Technology

BA testing luggage tags made of electronic paper

e-ink luggage tag
Image caption The electronic paper on the tag receives data via the traveller's smartphone

British Airways has announced plans to test reusable luggage tags made from electronic paper.

Flight information can be transmitted to the tag via the ticket holder's smartphone, using data from the airline app stored after digital check-in.

Currently operators print off individual paper tags for every bag checked in before each flight.

The electronic tags are to be tested by staff before being made available to some passengers later in the year.

If these tests are successful, the tags will launch in 2014.

Despite various changes to try to speed up airport check-in procedures, the process of dropping off luggage had remained time consuming, a British Airways representative told the BBC.

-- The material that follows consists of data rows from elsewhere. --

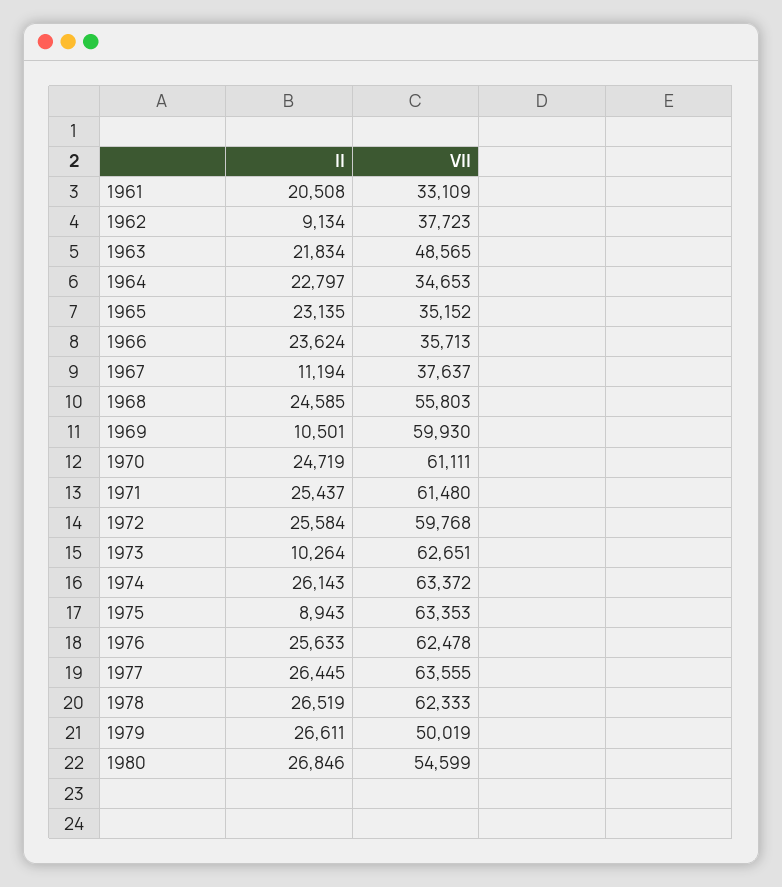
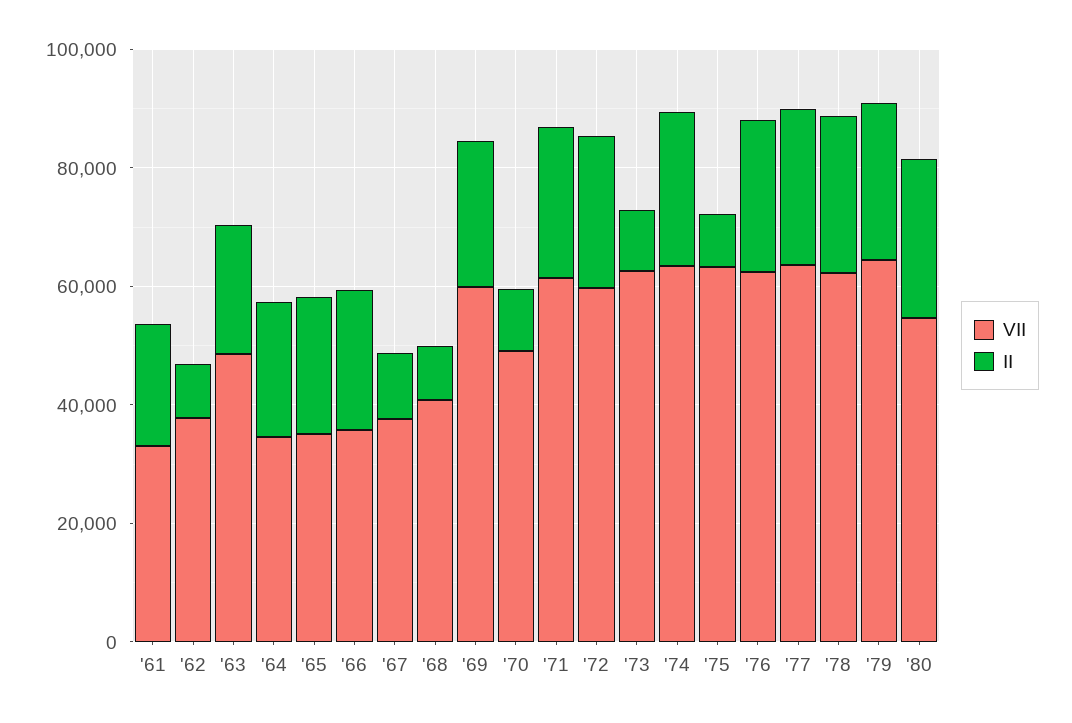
  {
    "II": {
      "1961": 20508,
      "1962": 9134,
      "1963": 21834,
      "1964": 22797,
      "1965": 23135,
      "1966": 23624,
      "1967": 11194,
-     "1968": 24585,
+     "1968": 10000,
-     "1969": 10501,
+     "1969": 25000,
-     "1970": 24719,
+     "1970": 10000,
      "1971": 25437,
      "1972": 25584,
      "1973": 10264,
      "1974": 26143,
      "1975": 8943,
      "1976": 25633,
      "1977": 26445,
      "1978": 26519,
      "1979": 26611,
      "1980": 26846
    },
    "VII": {
      "1961": 33109,
      "1962": 37723,
      "1963": 48565,
      "1964": 34653,
      "1965": 35152,
      "1966": 35713,
      "1967": 37637,
-     "1968": 55803,
+     "1968": 40000,
      "1969": 59930,
-     "1970": 61111,
+     "1970": 50000,
      "1971": 61480,
      "1972": 59768,
      "1973": 62651,
      "1974": 63372,
      "1975": 63353,
      "1976": 62478,
      "1977": 63555,
      "1978": 62333,
-     "1979": 50019,
+     "1979": 65000,
      "1980": 54599
    }
  }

"The old security questions such as, 'Did you pack your bag yourself?' are no longer a legal requirement, but the idea of queuing to check in your bag has never gone away," he said.

"The e-tag still involves going to a desk, but you literally just drop your bag off and someone has a scanner."

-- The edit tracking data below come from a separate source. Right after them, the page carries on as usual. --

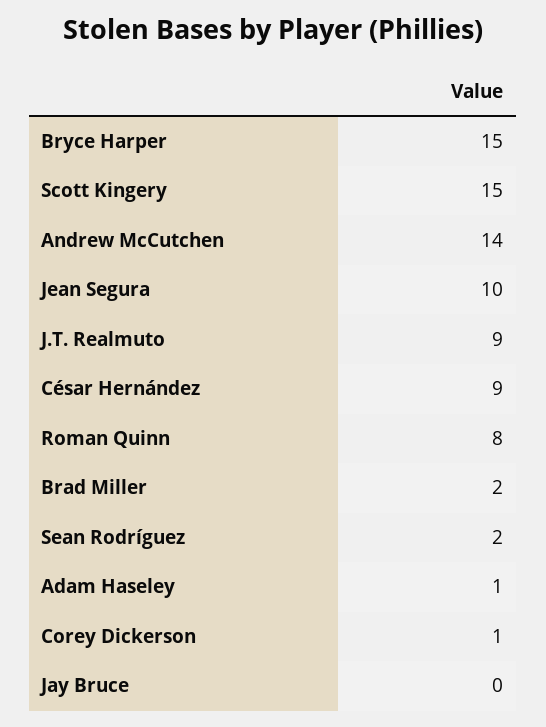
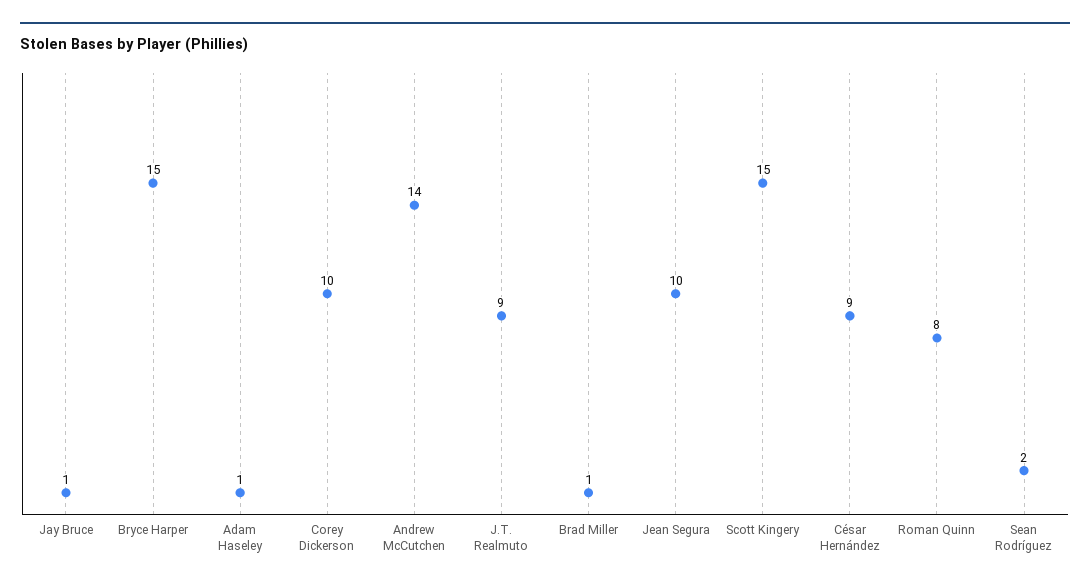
  {
    "Bryce Harper": 15,
    "Scott Kingery": 15,
    "Andrew McCutchen": 14,
    "Jean Segura": 10,
    "J.T. Realmuto": 9,
    "César Hernández": 9,
    "Roman Quinn": 8,
-   "Brad Miller": 2,
+   "Brad Miller": 1,
    "Sean Rodríguez": 2,
    "Adam Haseley": 1,
-   "Corey Dickerson": 1,
+   "Corey Dickerson": 10,
-   "Jay Bruce": 0
+   "Jay Bruce": 1
  }

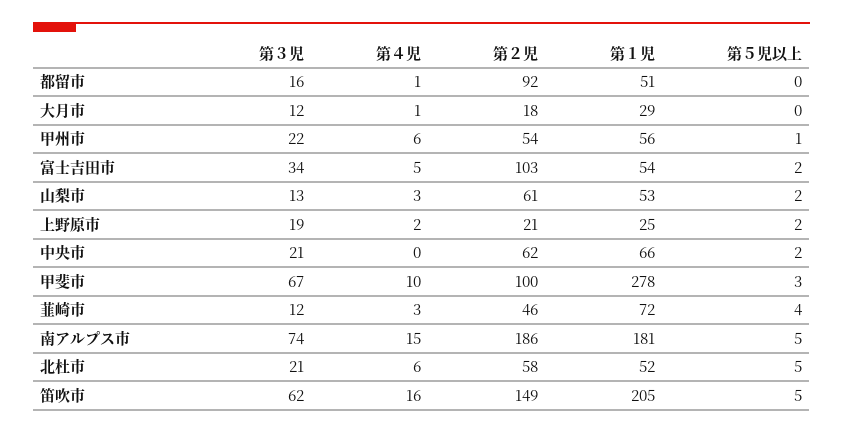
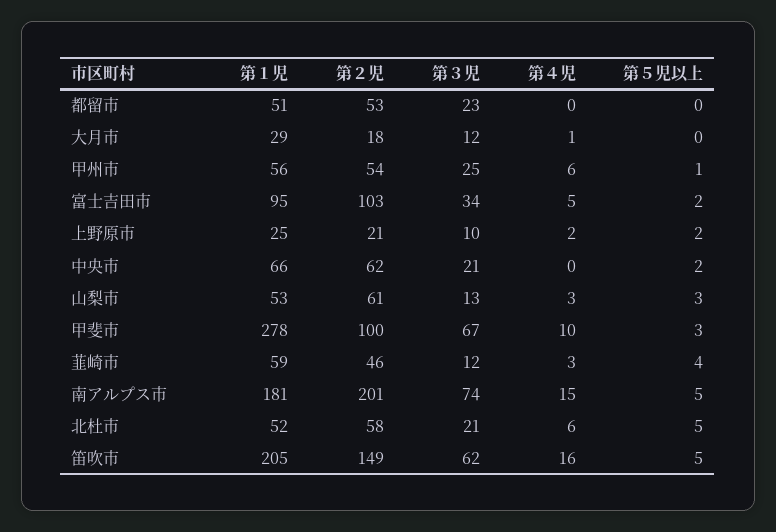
  {
    "第３児": {
-     "都留市": 16,
+     "都留市": 23,
      "大月市": 12,
-     "甲州市": 22,
+     "甲州市": 25,
      "富士吉田市": 34,
      "山梨市": 13,
-     "上野原市": 19,
+     "上野原市": 10,
      "中央市": 21,
      "甲斐市": 67,
      "韮崎市": 12,
      "南アルプス市": 74,
      "北杜市": 21,
      "笛吹市": 62
    },
    "第４児": {
-     "都留市": 1,
+     "都留市": 0,
      "大月市": 1,
      "甲州市": 6,
      "富士吉田市": 5,
      "山梨市": 3,
      "上野原市": 2,
      "中央市": 0,
      "甲斐市": 10,
      "韮崎市": 3,
      "南アルプス市": 15,
      "北杜市": 6,
      "笛吹市": 16
    },
    "第２児": {
-     "都留市": 92,
+     "都留市": 53,
      "大月市": 18,
      "甲州市": 54,
      "富士吉田市": 103,
      "山梨市": 61,
      "上野原市": 21,
      "中央市": 62,
      "甲斐市": 100,
      "韮崎市": 46,
-     "南アルプス市": 186,
+     "南アルプス市": 201,
      "北杜市": 58,
      "笛吹市": 149
    },
    "第１児": {
      "都留市": 51,
      "大月市": 29,
      "甲州市": 56,
-     "富士吉田市": 54,
+     "富士吉田市": 95,
      "山梨市": 53,
      "上野原市": 25,
      "中央市": 66,
      "甲斐市": 278,
-     "韮崎市": 72,
+     "韮崎市": 59,
      "南アルプス市": 181,
      "北杜市": 52,
      "笛吹市": 205
    },
    "第５児以上": {
      "都留市": 0,
      "大月市": 0,
      "甲州市": 1,
      "富士吉田市": 2,
-     "山梨市": 2,
+     "山梨市": 3,
      "上野原市": 2,
      "中央市": 2,
      "甲斐市": 3,
      "韮崎市": 4,
      "南アルプス市": 5,
      "北杜市": 5,
      "笛吹市": 5
    }
  }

Customers at some airports can now print out their own luggage tags at kiosks, but that still requires more time - and paper - than scanning information direct from a phone, although it is considerably cheaper for the airline.

"[The e-tag] is more expensive, but ultimately it is re-usable - you would acquire and use it multiple times," said Lewis Freeman, an industrial designer from Designworks, which worked on the electronic tag casing.

"The life of the product is up to five years. I imagine the technology would move on faster than the tag would need replacing."